Watch: WW2 airplanes take flight over Lubbock

Local News

LUBBOCK, Texas — They’re a passport to the past in the form of planes.

This week, the Commemorative Air Force brought three World War II-era aircraft to the Silent Wings Museum to give tours and what they call “living history flights” to the public.

For any history buff, the vintage warbirds are an immediate sight to behold, but even if you’re not a history buff, watching the planes take off is a full body experience. You can smell the exhaust, hear the engines roar to life, and when you look up to the sky, it’s like a time machine to the 1940s.

First, there’s the B-17 Flying Fortress named Texas Raiders. It dropped bombs on Nazi Europe and is one of only four left flying today.

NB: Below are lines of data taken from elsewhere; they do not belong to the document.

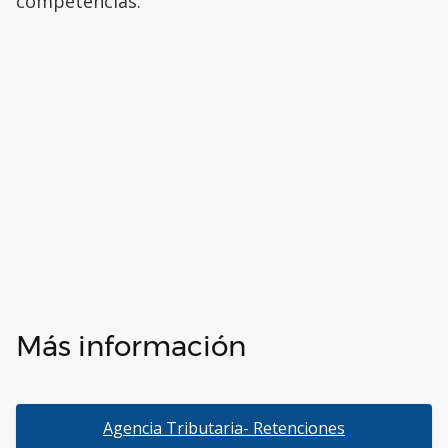
competencias.
Más información
Agencia Tributaria- Retenciones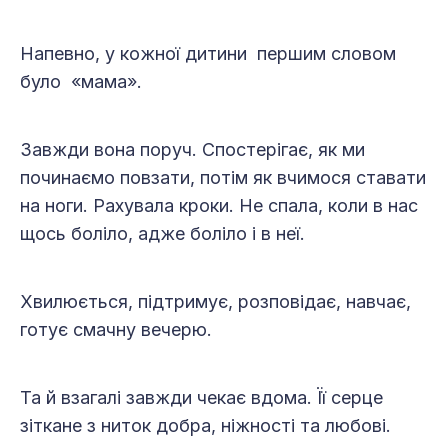
Напевно, у кожної дитини першим словом
було «мама».
Завжди вона поруч. Спостерігає, як ми
починаємо повзати, потім як вчимося ставати
на ноги. Рахувала кроки. Не спала, коли в нас
щось боліло, адже боліло і в неї.
Хвилюється, підтримує, розповідає, навчає,
готує смачну вечерю.
Та й взагалі завжди чекає вдома. Її серце
зіткане з ниток добра, ніжності та любові.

“That aircraft was designed and built specifically to bring the war to an end as quickly as possible,” Howard Quoyeser, Mission Tour Director of the Gulf Coast Wing of the CAF, said.

Inside Texas Raiders, the cramped conditions and the machine guns speak to the bravery of the men it carried into combat.

“I’ve heard many times that veterans would say if somebody said they weren’t scared, they were lying … I think that everybody probably had some fear [on these aircraft] because I know that I did. I wasn’t in World War II, but I still [flew in these], and I got scared,” Quoyeser said.

Then, there’s the Helldiver dive bomber that destroyed Japanese battleships in the Pacific. It’s the only one in the world flying today.

Finally, there’s the training plane that turned thousands of young men into pilots — the AT-6 Texan.

The CAF saved and restored these planes, which you may have seen flying over the Hub City this week.

Going up in the antique aircraft is loud, it’s bumpy, and some people even get air sick. But 70 years ago, a flight on one of them was often life and death.

“I want you to think about a 19-year-old boy, and he’s getting ready to go fly on this airplane to go on a mission from which he may never return … difficult to think about for me,” Quoyeser said with emotion in his voice.

The CAF said saving these planes is way to say thank you to the Greatest Generation and a way to keep their stories alive for the next one.

“It’s quite an honor to be able to fly these things and remember those acts [of courage,]” Chris Dowell, colonel and pilot with the CAF, said.